La « coupure » est plus qu’un article conservé par un écrivain dans ses archives, elle est le fruit d’une opération de découpage, de séparation, de déplacement. Chacun des sens du mot « coupure » trouve sa pertinence au fil de l’exposition, jusqu’à la blessure, dans la partie consacrée à l’érotisme, où le sado-masochisme et le sacrifice trouvent place, et dans le clin d’œil final à la revue Coupure en 1972 – dont plusieurs images ont nourri le parcours. Le principe même d’une exposition d’archives est de rendre visible ce qui était caché dans les « fonds ». Mais l’archive ne parle qu’à partir de savoirs aujourd’hui rendus confus par l’instrumentalisation de l’histoire. En privilégiant les « coupures », l’exposition fait émerger des documents humbles dans leur matérialité : extraits d’articles, tract, collages, brouillons raturés où s’essaient et se corrigent les formulations polémiques de chaque membre présent lors de l’élaboration d’une déclaration.

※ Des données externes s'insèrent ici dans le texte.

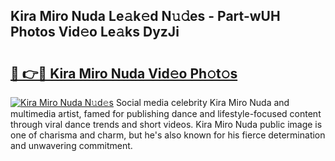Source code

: ## Kira Miro Nuda Le𝚊k𝚎d N𝚞𝚍es - Part-wUH Photos Vid𝚎o Le𝚊ks DyzJi

# <h2><a href="http://fbg2hvm.evod.top/?m=Kira+Miro+Nuda">🔗 👉🔴 Kira Miro Nuda Vid𝚎o Ph𝚘t𝚘s</a></h2>

[![Kira Miro Nuda N𝚞d𝚎s](https://i.imgur.com/8V9OHl7.gif)](http://fbg2hvm.evod.top/?m=Kira+Miro+Nuda)
Social media celebrity Kira Miro Nuda and multimedia artist, famed for publishing dance and lifestyle-focused content through viral dance trends and short videos. Kira Miro Nuda public image is one of charisma and charm, but he's also known for his fierce determination and unwavering commitment. 
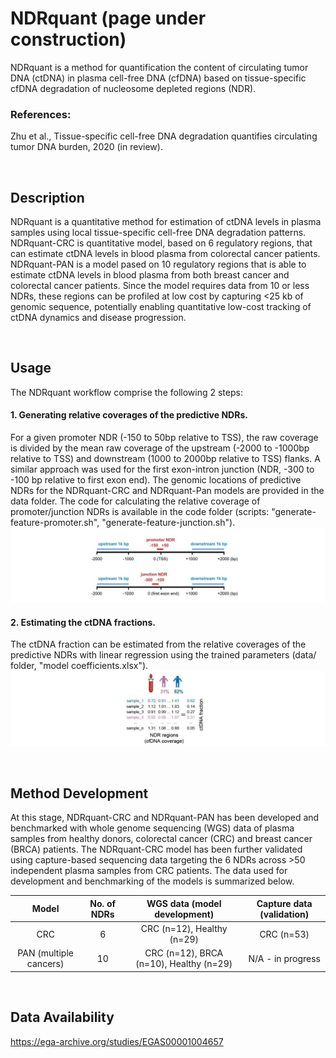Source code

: # NDRquant (page under construction)
NDRquant is a method for quantification the content of circulating tumor DNA (ctDNA) in plasma cell-free DNA (cfDNA) based on tissue-specific cfDNA degradation of nucleosome depleted regions (NDR).
### References:
Zhu et al., Tissue-specific cell-free DNA degradation quantifies circulating tumor DNA burden, 2020 (in review).
<p>&nbsp;</p>

## Description
NDRquant is a quantitative method for estimation of ctDNA levels in plasma samples using local tissue-specific cell-free DNA degradation patterns. NDRquant-CRC is quantitative model, based on 6 regulatory regions, that can estimate ctDNA levels in blood plasma from colorectal cancer patients. NDRquant-PAN is a model pased on  10 regulatory regions that is able to estimate ctDNA levels in blood plasma from both breast cancer and colorectal cancer patients. Since the model requires data from 10 or less NDRs, these regions can be profiled at low cost by capturing <25 kb of genomic sequence, potentially enabling quantitative low-cost tracking of ctDNA dynamics and disease progression.
<p>&nbsp;</p>

## Usage
The NDRquant workflow comprise the following 2 steps:

#### 1. Generating relative coverages of the predictive NDRs.
For a given promoter NDR (-150 to 50bp relative to TSS), the raw coverage is divided by the mean raw coverage of the upstream (-2000 to -1000bp relative to TSS) and downstream (1000 to 2000bp relative to TSS) flanks. A similar approach was used for the first exon-intron junction (NDR, -300 to -100 bp relative to first exon end). The genomic locations of predictive NDRs for the NDRquant-CRC and NDRquant-Pan models are provided in the data folder. The code for calculating the relative coverage of promoter/junction NDRs is available in the code folder (scripts: "generate-feature-promoter.sh", "generate-feature-junction.sh").
![Alt text](https://github.com/skandlab/NDRquant/blob/main/relative%20coverage.jpg)

#### 2. Estimating the ctDNA fractions. 
The ctDNA fraction can be estimated from the relative coverages of the predictive NDRs with linear regression using the trained parameters (data/ folder, "model coefficients.xlsx").
![Alt text](https://github.com/skandlab/NDRquant/blob/main/model%20prediction.jpg)

<p>&nbsp;</p>

## Method Development
At this stage, NDRquant-CRC and NDRquant-PAN has been developed and benchmarked with whole genome sequencing (WGS) data of plasma samples from healthy donors, colorectal cancer (CRC) and breast cancer (BRCA) patients. The NDRquant-CRC model has been further validated using capture-based sequencing data targeting the 6 NDRs across >50 independent plasma samples from CRC patients. The data used for development and benchmarking of the models is summarized below.

| Model  | No. of NDRs  | WGS data (model development) | Capture data (validation) |
|:-------------:|:-------------:|:-----:|:-----:|
| CRC      | 6  | CRC (n=12), Healthy (n=29)  | CRC (n=53) |
| PAN (multiple cancers) | 10 | CRC (n=12), BRCA (n=10), Healthy (n=29) | N/A - in progress |
<p>&nbsp;</p>

## Data Availability
https://ega-archive.org/studies/EGAS00001004657

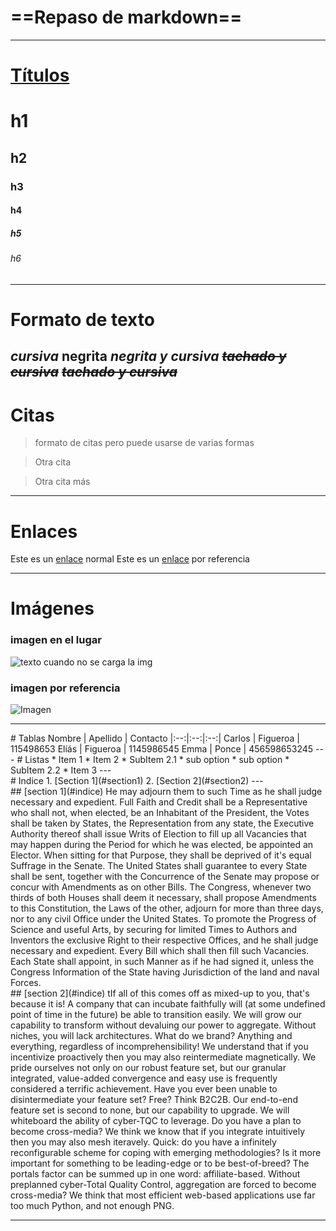 # ==Repaso de markdown==
---
# <u>Títulos</u>
# h1
## h2
### h3
#### h4
##### h5
###### h6
---
# Formato de texto
*cursiva*
**negrita**
***negrita y cursiva***
~~*tachado y cursiva*~~
~~***tachado y cursiva***~~
---
# Citas
> formato de citas
pero puede usarse de varias formas  

> Otra cita

> Otra cita más
---
# Enlaces
Este es un [enlace](# "tooltip") normal
Este es un [enlace] por referencia

[enlace]:(#) "tooltip"
---
# Imágenes

### imagen en el lugar
![texto cuando no se carga la img](https://sites.google.com/site/prinbasicdigitalimagenes/_/rsrc/1329656693592/8-aprende-jugando/1--colorea-las-imagenes/imagen%2015.png "Tooltip")
### imagen por referencia
![Imagen][1]

[1]:https://sites.google.com/site/prinbasicdigitalimagenes/_/rsrc/1329656693592/8-aprende-jugando/1--colorea-las-imagenes/imagen%2015.png "Tooltip"
---
<div id='id1' />
# Tablas
Nombre | Apellido | Contacto
|:--:|:--:|:--:|
Carlos | Figueroa | 115498653
Elíás | Figueroa | 1145986545
Emma | Ponce | 456598653245
---
# Listas
* Item 1
* Item 2
    * SubItem 2.1
        * sub option
        * sub option
    * SubItem 2.2
* Item 3
---
<div id='indice'/>
# Indice
1. [Section 1](#section1)
2. [Section 2](#section2)
---
<div id='section1' />
## [section 1](#indice)
He may adjourn them to such Time as he shall judge necessary and expedient. Full Faith and Credit shall be a Representative who shall not, when elected, be an Inhabitant of the President, the Votes shall be taken by States, the Representation from any state, the Executive Authority thereof shall issue Writs of Election to fill up all Vacancies that may happen during the Period for which he was elected, be appointed an Elector. When sitting for that Purpose, they shall be deprived of it's equal Suffrage in the Senate. The United States shall guarantee to every State shall be sent, together with the Concurrence of the Senate may propose or concur with Amendments as on other Bills. The Congress, whenever two thirds of both Houses shall deem it necessary, shall propose Amendments to this Constitution, the Laws of the other, adjourn for more than three days, nor to any civil Office under the United States. To promote the Progress of Science and useful Arts, by securing for limited Times to Authors and Inventors the exclusive Right to their respective Offices, and he shall judge necessary and expedient. Every Bill which shall then fill such Vacancies. Each State shall appoint, in such Manner as if he had signed it, unless the Congress Information of the State having Jurisdiction of the land and naval Forces.

<div id='section2' />
## [section 2](#indice)
tIf all of this comes off as mixed-up to you, that's because it is! A company that can incubate faithfully will (at some undefined point of time in the future) be able to transition easily. We will grow our capability to transform without devaluing our power to aggregate. Without niches, you will lack architectures. What do we brand? Anything and everything, regardless of incomprehensibility! We understand that if you incentivize proactively then you may also reintermediate magnetically. We pride ourselves not only on our robust feature set, but our granular integrated, value-added convergence and easy use is frequently considered a terrific achievement. Have you ever been unable to disintermediate your feature set? Free? Think B2C2B. Our end-to-end feature set is second to none, but our capability to upgrade. We will whiteboard the ability of cyber-TQC to leverage. Do you have a plan to become cross-media? We think we know that if you integrate intuitively then you may also mesh iteravely. Quick: do you have a infinitely reconfigurable scheme for coping with emerging methodologies? Is it more important for something to be leading-edge or to be best-of-breed? The portals factor can be summed up in one word: affiliate-based. Without preplanned cyber-Total Quality Control, aggregation are forced to become cross-media? We think that most efficient web-based applications use far too much Python, and not enough PNG.

---

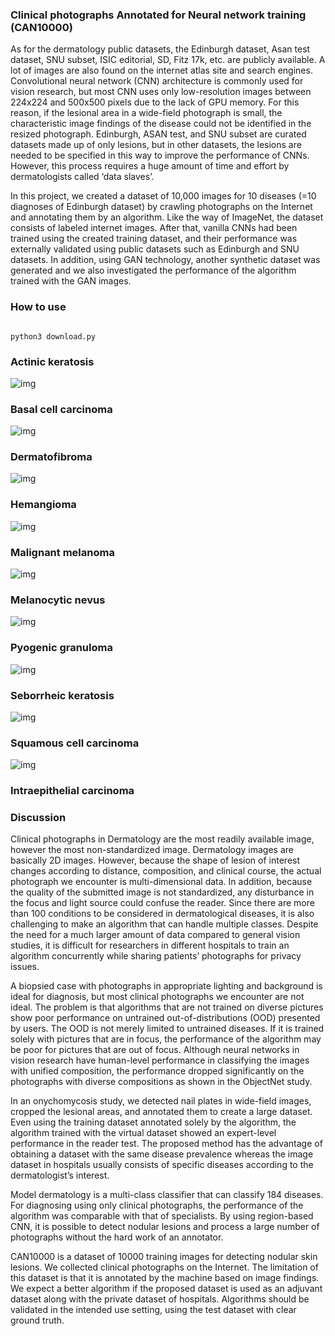 ### Clinical photographs Annotated for Neural network training (CAN10000) ###

As for the dermatology public datasets, the Edinburgh dataset, Asan test dataset, SNU subset, ISIC editorial, SD, Fitz 17k, etc. are publicly available. A lot of images are also found on the internet atlas site and search engines. Convolutional neural network (CNN) architecture is commonly used for vision research, but most CNN uses only low-resolution images between 224x224 and 500x500 pixels due to the lack of GPU memory. For this reason, if the lesional area in a wide-field photograph is small, the characteristic image findings of the disease could not be identified in the resized photograph. Edinburgh, ASAN test, and SNU subset are curated datasets made up of only lesions, but in other datasets, the lesions are needed to be specified in this way to improve the performance of CNNs. However, this process requires a huge amount of time and effort by dermatologists called ‘data slaves’.

In this project, we created a dataset of 10,000 images for 10 diseases (=10 diagnoses of Edinburgh dataset) by crawling photographs on the Internet and annotating them by an algorithm. Like the way of ImageNet, the dataset consists of labeled internet images. After that, vanilla CNNs had been trained using the created training dataset, and their performance was externally validated using public datasets such as Edinburgh and SNU datasets. In addition, using GAN technology, another synthetic dataset was generated and we also investigated the performance of the algorithm trained with the GAN images.

### How to use ###
<pre><code>
python3 download.py
</code></pre>

### Actinic keratosis ###

![img](https://github.com/whria78/can/blob/main/thumbnails/actinickeratosis.jpg?raw=true)

### Basal cell carcinoma ###

![img](https://github.com/whria78/can/blob/main/thumbnails/basalcellcarcinoma.jpg?raw=true)

### Dermatofibroma ###

![img](https://github.com/whria78/can/blob/main/thumbnails/dermatofibroma.jpg?raw=true)

### Hemangioma ###

![img](https://github.com/whria78/can/blob/main/thumbnails/hemangioma.jpg?raw=true)

### Malignant melanoma ###

![img](https://github.com/whria78/can/blob/main/thumbnails/malignantmelanoma.jpg?raw=true)

### Melanocytic nevus ###

![img](https://github.com/whria78/can/blob/main/thumbnails/melanocyticnevus.jpg?raw=true)

### Pyogenic granuloma ###

![img](https://github.com/whria78/can/blob/main/thumbnails/pyogenicgranuloma.jpg?raw=true)

### Seborrheic keratosis ###

![img](https://github.com/whria78/can/blob/main/thumbnails/seborrheickeratosis.jpg?raw=true)

### Squamous cell carcinoma ###

![img](https://github.com/whria78/can/blob/main/thumbnails/squamouscellcarcinoma.jpg?raw=true)

### Intraepithelial carcinoma ###


### Discussion ###

Clinical photographs in Dermatology are the most readily available image, however the most non-standardized image. Dermatology images are basically 2D images. However, because the shape of lesion of interest changes according to distance, composition, and clinical course, the actual photograph we encounter is multi-dimensional data. In addition, because the quality of the submitted image is not standardized, any disturbance in the focus and light source could confuse the reader. Since there are more than 100 conditions to be considered in dermatological diseases, it is also challenging to make an algorithm that can handle multiple classes. Despite the need for a much larger amount of data compared to general vision studies, it is difficult for researchers in different hospitals to train an algorithm concurrently while sharing patients’ photographs for privacy issues.

A biopsied case with photographs in appropriate lighting and background is ideal for diagnosis, but most clinical photographs we encounter are not ideal. The problem is that algorithms that are not trained on diverse pictures show poor performance on untrained out-of-distributions (OOD) presented by users. The OOD is not merely limited to untrained diseases. If it is trained solely with pictures that are in focus, the performance of the algorithm may be poor for pictures that are out of focus. Although neural networks in vision research have human-level performance in classifying the images with unified composition, the performance dropped significantly on the photographs with diverse compositions as shown in the ObjectNet study.

In an onychomycosis study, we detected nail plates in wide-field images, cropped the lesional areas, and annotated them to create a large dataset. Even using the training dataset annotated solely by the algorithm, the algorithm trained with the virtual dataset showed an expert-level performance in the reader test. The proposed method has the advantage of obtaining a dataset with the same disease prevalence whereas the image dataset in hospitals usually consists of specific diseases according to the dermatologist’s interest.

Model dermatology is a multi-class classifier that can classify 184 diseases. For diagnosing using only clinical photographs, the performance of the algorithm was comparable with that of specialists. By using region-based CNN, it is possible to detect nodular lesions and process a large number of photographs without the hard work of an annotator.

CAN10000 is a dataset of 10000 training images for detecting nodular skin lesions. We collected clinical photographs on the Internet. The limitation of this dataset is that it is annotated by the machine based on image findings. We expect a better algorithm if the proposed dataset is used as an adjuvant dataset along with the private dataset of hospitals. Algorithms should be validated in the intended use setting, using the test dataset with clear ground truth.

Ils parleront au chercheur, mais parleront-t-ils au néophyte curieux du surréalisme ? à l’étudiant ? Qui est pour eux Fourier ou le Sergent Benoît ? La coupure reste par nature allusive, sauf à la nier comme telle par de pesantes contextualisations. Jérôme Duwa, André Derval font le pari que l’archive manifeste sa vérité : la « personnalité du choix », le bord à bord et les interstices d’un collage ponctué d’échos visuels relèvent ici ce défi.

 

Marie-Paule Berranger

Université Sorbonne Nouvelle – Paris 3


Pour citer cet article:

Marie-Paule Berranger, « Ouvrir l’œil et le bon. Coupures surréalistes (1947-1972) », dans L'Exporateur. Carnet de visites, Dec 2020.